#### TEXT ####

Pop songs? They sounded like carols! I am going to have my ears recalibrated!

Oh, I think that we can wait for your winter break. You will be relaxed. I will accompany you on the phone during your test. I will sing Gregorian chants as long as you'd like, too.

Jeff


----------



## m16a (Dec 8, 2008)

luxlover said:


> Pop songs? They sounded like carols! I am going to have my ears recalibrated!
> 
> Oh, I think that we can wait for your winter break. You will be relaxed. I will accompany you on the phone during your test. I will sing Gregorian chants as long as you'd like, too.
> 
> Jeff



I would much prefer celtic hymns... Thank you very much! And it would do you a lot of good to get your ears re calibrated!!! 

I am glad you are happy to wait for my oh so amazing run time test. It will surely be the toast of the town with its high accuracy based on my glasses clad eyes and my distractable nature! 

Jason
"2 second attention span man"


----------



## luxlover (Dec 8, 2008)

#### PROVIDED DATA ####

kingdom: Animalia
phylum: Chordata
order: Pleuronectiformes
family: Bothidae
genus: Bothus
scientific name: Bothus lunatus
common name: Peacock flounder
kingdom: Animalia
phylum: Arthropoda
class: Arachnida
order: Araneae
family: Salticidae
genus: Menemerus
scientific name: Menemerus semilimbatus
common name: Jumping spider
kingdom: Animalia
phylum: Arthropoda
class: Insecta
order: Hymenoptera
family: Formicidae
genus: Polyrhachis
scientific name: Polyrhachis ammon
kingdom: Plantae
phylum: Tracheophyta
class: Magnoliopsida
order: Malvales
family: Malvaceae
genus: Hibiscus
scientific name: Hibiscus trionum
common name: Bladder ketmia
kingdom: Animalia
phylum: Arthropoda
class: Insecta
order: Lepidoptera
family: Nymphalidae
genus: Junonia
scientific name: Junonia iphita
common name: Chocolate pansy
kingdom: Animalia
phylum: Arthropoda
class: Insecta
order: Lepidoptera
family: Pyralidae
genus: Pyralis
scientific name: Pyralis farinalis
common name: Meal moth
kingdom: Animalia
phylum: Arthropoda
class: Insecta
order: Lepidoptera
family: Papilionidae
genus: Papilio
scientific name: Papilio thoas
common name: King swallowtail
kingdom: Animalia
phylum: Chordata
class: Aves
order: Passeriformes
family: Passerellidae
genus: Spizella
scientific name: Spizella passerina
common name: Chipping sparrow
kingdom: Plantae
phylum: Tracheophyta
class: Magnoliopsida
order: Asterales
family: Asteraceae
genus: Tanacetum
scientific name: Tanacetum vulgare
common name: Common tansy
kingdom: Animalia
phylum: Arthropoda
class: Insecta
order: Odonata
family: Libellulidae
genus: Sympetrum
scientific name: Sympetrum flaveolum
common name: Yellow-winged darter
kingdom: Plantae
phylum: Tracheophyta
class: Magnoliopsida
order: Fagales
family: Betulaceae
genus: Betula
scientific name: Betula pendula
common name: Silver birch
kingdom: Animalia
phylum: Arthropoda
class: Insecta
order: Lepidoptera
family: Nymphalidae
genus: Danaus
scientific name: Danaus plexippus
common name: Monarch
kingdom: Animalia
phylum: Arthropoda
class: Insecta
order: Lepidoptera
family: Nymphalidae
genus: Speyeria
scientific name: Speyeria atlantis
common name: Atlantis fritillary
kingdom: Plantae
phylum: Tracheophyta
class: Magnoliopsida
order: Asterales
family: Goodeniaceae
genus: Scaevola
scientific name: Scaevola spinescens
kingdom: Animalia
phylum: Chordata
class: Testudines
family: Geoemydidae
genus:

####

__WHAT TO DO__.
Write the next part of the forum thread about the run time test, starting right after its last line. The records are separate material and not part of the forum thread.

__RESULT FOR THIS EXERCISE__.
SaturnNyne said:


> Uhhh no? I ran the test in the standard way. It ran, as far as my matched pair of instruments could tell, 105 minutes of steady 100lm before blinking down. It would take a lot longer than that to reach the one second blink of death on a primary; hours, based on my past experience. If you check TIN's 100Tw graphs, you'll see his results are almost identical to mine, so it's possible. Want to try a primary test now and see what you get? The fact that the runtimes of both the Twisty and Clicky appear to be shorter on li-ion than primary seems to indicate that their current draw is considerably less than previous lights, which took greater advantage of the RCRs abilities (my 120P did 29 on primary, 37 on RCR).
> 
> So you got 68 minutes of verified full power without providing any cooling? That's bloody impressive! I guess I don't have to worry about mine possibly stepping down since I was working to keep it cool the whole time.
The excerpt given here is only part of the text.